Achat de titres: qui doit répondre de conséquences fiscales inattendues?
Le produit structuré recommandé par la banque comprenait une obligation à coupon zéro (zero bond). Du point de vue fiscal, le produit se composait, en termes de revenus, de deux éléments: d’une part, d’une composante obligataire assujettie à l’impôt sur le revenu et, d’autre part, d’une composante option exonérée d’impôts pour les particuliers imposables en Suisse. Le remboursement du produit se montant à 100% à l’échéance, on suppose que ce montant comprend la rémunération habituelle d’une obligation. En l’espèce, ce montant correspondait à 3355 CHF. Du fait de la dépréciation de la composante option liée à la dégradation boursière, le remboursement s’était limité au capital initial.
Il n’était pas contesté que le conseiller n’avait pas attiré l’attention de la cliente sur cette particularité fiscale du produit qu’il avait choisi et recommandé à la cliente. Le fact sheet remis à la cliente ne contenait pas non plus d’indication concrète à ce sujet.
La banque souligna dans sa prise de position qu’un conseil fiscal n’était fourni que sur demande et contre rémunération. En outre, il ne s’agissait pas selon elle d’une situation inhabituelle, puisqu’on savait depuis des années que les obligations à coupon zéro étaient assujetties à l’impôt sur le revenu. Par ailleurs, le décompte relatif à l’achat du produit indiquait un montant déterminant pour les impôts de 46 645 CHF.

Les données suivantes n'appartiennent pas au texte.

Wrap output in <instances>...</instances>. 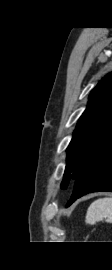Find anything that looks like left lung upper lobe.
<instances>
[{
  "label": "left lung upper lobe",
  "mask_w": 112,
  "mask_h": 270,
  "mask_svg": "<svg viewBox=\"0 0 112 270\" xmlns=\"http://www.w3.org/2000/svg\"><path fill=\"white\" fill-rule=\"evenodd\" d=\"M112 149V72L92 90L67 148V163L61 188Z\"/></svg>",
  "instance_id": "5c2ea615"
}]
</instances>
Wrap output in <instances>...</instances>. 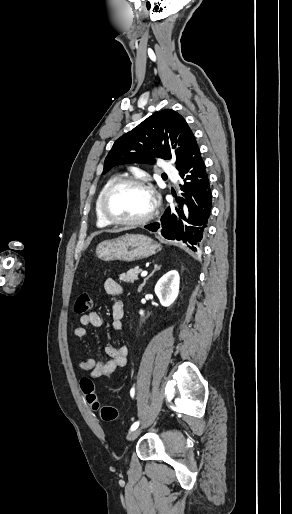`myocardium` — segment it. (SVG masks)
<instances>
[{
    "label": "myocardium",
    "instance_id": "obj_1",
    "mask_svg": "<svg viewBox=\"0 0 292 514\" xmlns=\"http://www.w3.org/2000/svg\"><path fill=\"white\" fill-rule=\"evenodd\" d=\"M126 185L138 186L140 188L145 189L150 194L151 207H150L149 211L143 217H140L138 219H133V220H121V219L115 218L108 212V210L106 208V200H107L108 195L116 188H119L121 186H126ZM155 209H156L155 198L153 197L151 191L149 190L147 185L144 183V181H142L141 179H139L137 177H124V178H119V179L114 180L103 190V192L100 196V199H99V211H100L101 215L110 224H116V225H121V226H137V225L144 224L145 222H147L148 220L151 219V217L153 216V214L155 212Z\"/></svg>",
    "mask_w": 292,
    "mask_h": 514
}]
</instances>
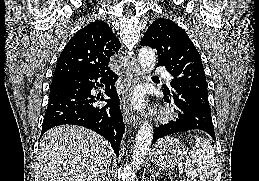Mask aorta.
Instances as JSON below:
<instances>
[{"mask_svg": "<svg viewBox=\"0 0 259 181\" xmlns=\"http://www.w3.org/2000/svg\"><path fill=\"white\" fill-rule=\"evenodd\" d=\"M138 61L142 70L150 73L155 67L156 56L155 52L147 47L140 49ZM153 139L152 125L146 121L140 127L136 139L132 155V164L135 169H139L145 159Z\"/></svg>", "mask_w": 259, "mask_h": 181, "instance_id": "obj_1", "label": "aorta"}]
</instances>
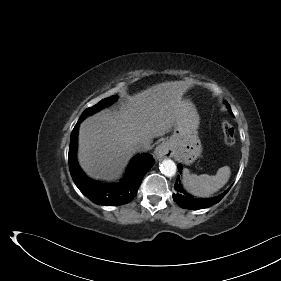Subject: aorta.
<instances>
[{
    "mask_svg": "<svg viewBox=\"0 0 281 281\" xmlns=\"http://www.w3.org/2000/svg\"><path fill=\"white\" fill-rule=\"evenodd\" d=\"M176 164L171 159H164L160 165V171L167 177H172L176 174Z\"/></svg>",
    "mask_w": 281,
    "mask_h": 281,
    "instance_id": "obj_1",
    "label": "aorta"
}]
</instances>
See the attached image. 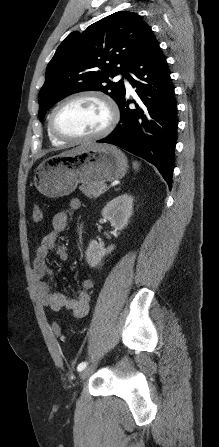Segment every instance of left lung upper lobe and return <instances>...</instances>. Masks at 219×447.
<instances>
[{
	"instance_id": "obj_1",
	"label": "left lung upper lobe",
	"mask_w": 219,
	"mask_h": 447,
	"mask_svg": "<svg viewBox=\"0 0 219 447\" xmlns=\"http://www.w3.org/2000/svg\"><path fill=\"white\" fill-rule=\"evenodd\" d=\"M139 15L119 11L90 25L83 33L72 32L57 48L46 68V80L39 92V118L42 122L51 106L66 96L99 90L120 103L123 80L133 59L152 35Z\"/></svg>"
}]
</instances>
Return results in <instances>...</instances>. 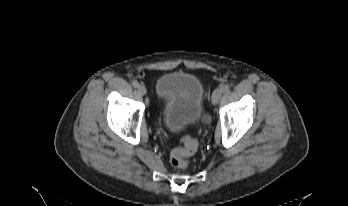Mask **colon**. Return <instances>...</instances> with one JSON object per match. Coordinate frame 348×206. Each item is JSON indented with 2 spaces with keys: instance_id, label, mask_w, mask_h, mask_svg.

L’Ombudsman fut d’un autre avis. Certes, toutes les banques n’offrent un conseil fiscal au client que contre rémunération. Dans le cas présent, la question n’est toutefois pas de savoir dans quelle mesure un placement donné influe sur la situation fiscale d’un client donné, mais porte sur une conséquence fiscale inhérente à un produit concret qui frappe tous les particuliers imposables en Suisse de la même manière. Selon l’Ombudsman, la banque est tenue d’informer le client des conséquences fiscales particulières du produit de la même façon qu’elle doit lui expliquer les caractéristiques spécifiques dudit produit, comme le fonctionnement ou le mode de calcul des autres revenus. Par ailleurs, l’affirmation de la banque selon laquelle il est de notoriété publique que les placements dans des obligations à coupon zéro sont depuis de nombreuses années assujettis à l’impôt sur le revenu semble particulièrement hasardeuse à l’Ombudsman si, comme on l’insinue ici, une cliente à qui la banque recommande un tel produit, nouveau pour elle, est censée connaître cette subtilité fiscale.

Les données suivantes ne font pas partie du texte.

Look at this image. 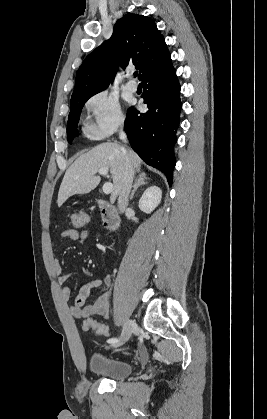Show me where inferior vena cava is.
<instances>
[{"mask_svg": "<svg viewBox=\"0 0 267 419\" xmlns=\"http://www.w3.org/2000/svg\"><path fill=\"white\" fill-rule=\"evenodd\" d=\"M119 138L126 142L127 137L124 132H120ZM124 165L125 171L124 176L121 181L120 189H119V197H118V209L120 213H123L127 206H128V198L129 193L132 187L133 178H134V167L131 157L128 153H125L124 156Z\"/></svg>", "mask_w": 267, "mask_h": 419, "instance_id": "602c4592", "label": "inferior vena cava"}]
</instances>
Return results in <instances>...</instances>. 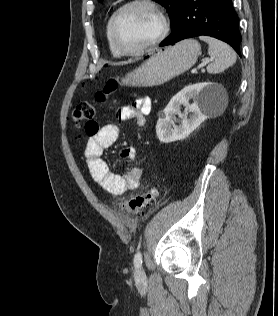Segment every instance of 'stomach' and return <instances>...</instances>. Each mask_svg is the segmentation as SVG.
Returning <instances> with one entry per match:
<instances>
[{"mask_svg":"<svg viewBox=\"0 0 278 316\" xmlns=\"http://www.w3.org/2000/svg\"><path fill=\"white\" fill-rule=\"evenodd\" d=\"M200 44L193 39L158 50L135 70L121 79L123 85L152 87L161 85L190 69L201 53Z\"/></svg>","mask_w":278,"mask_h":316,"instance_id":"stomach-1","label":"stomach"}]
</instances>
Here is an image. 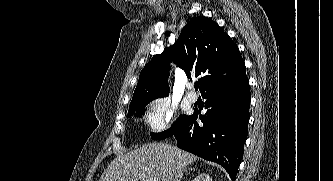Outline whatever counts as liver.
Wrapping results in <instances>:
<instances>
[{
  "label": "liver",
  "instance_id": "1",
  "mask_svg": "<svg viewBox=\"0 0 333 181\" xmlns=\"http://www.w3.org/2000/svg\"><path fill=\"white\" fill-rule=\"evenodd\" d=\"M197 156L165 143H151L116 157L99 181H181Z\"/></svg>",
  "mask_w": 333,
  "mask_h": 181
}]
</instances>
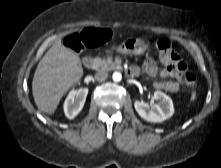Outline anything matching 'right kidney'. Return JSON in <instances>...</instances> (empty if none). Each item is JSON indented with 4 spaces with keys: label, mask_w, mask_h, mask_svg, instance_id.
Masks as SVG:
<instances>
[{
    "label": "right kidney",
    "mask_w": 221,
    "mask_h": 168,
    "mask_svg": "<svg viewBox=\"0 0 221 168\" xmlns=\"http://www.w3.org/2000/svg\"><path fill=\"white\" fill-rule=\"evenodd\" d=\"M88 94L87 88L72 90L64 103V112L67 118L74 119L82 110Z\"/></svg>",
    "instance_id": "ca27d5eb"
}]
</instances>
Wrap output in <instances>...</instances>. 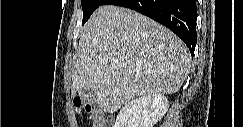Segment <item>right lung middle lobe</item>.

Quant au décompte de l’achat, il y était effectivement fait mention d’un montant déterminant pour les impôts de 46 645 CHF, mais à aucun endroit il n’était indiqué que le montant résiduel serait imposé au titre de revenu. De plus, le justificatif documentant le remboursement cinq ans plus tard ne mentionnait pas que le montant versé se composait de deux éléments, à savoir d’un capital de 46 645 CHF et d’intérêts d’un montant de 3355 CHF. Reprenant la formulation du décompte de l’achat, le document précise que le montant déterminant pour les impôts s’élève à 50 000 CHF. L’Ombudsman considère que la banque a eu tort de supposer que la cliente aurait dû déduire de ces documents que des impôts supplémentaires sur le revenu seraient dus.
Un autre aspect entre en ligne de compte: une banque ne peut recommander à un client que des produits qui correspondent à son profil de risque et d’investisseur. Elle doit donc attirer l’attention du client sur toutes les caractéristiques importantes du produit dans la mesure où elle a lieu de penser que les particularités du produit ne sont pas connues du client. D’un point de vue économique, le produit litigieux entraînait la transformation d’une partie de la fortune de la cliente en revenu imposable – effet que tout conseiller procédant dans les règles de l’art évite. Sans compter qu’une cliente peu fortunée n’achètera vraisemblablement pas ce type de produit si elle en connaît les conséquences fiscales. L’Ombudsman fut d’avis que le conseiller n’aurait pas dû conseiller cette obligation à coupon zéro en l’espèce.
La banque campa néanmoins sur ses positions, mais elle se déclara disposée à verser à la cliente une somme de 900 CHF au vu de l’ensemble de la situation.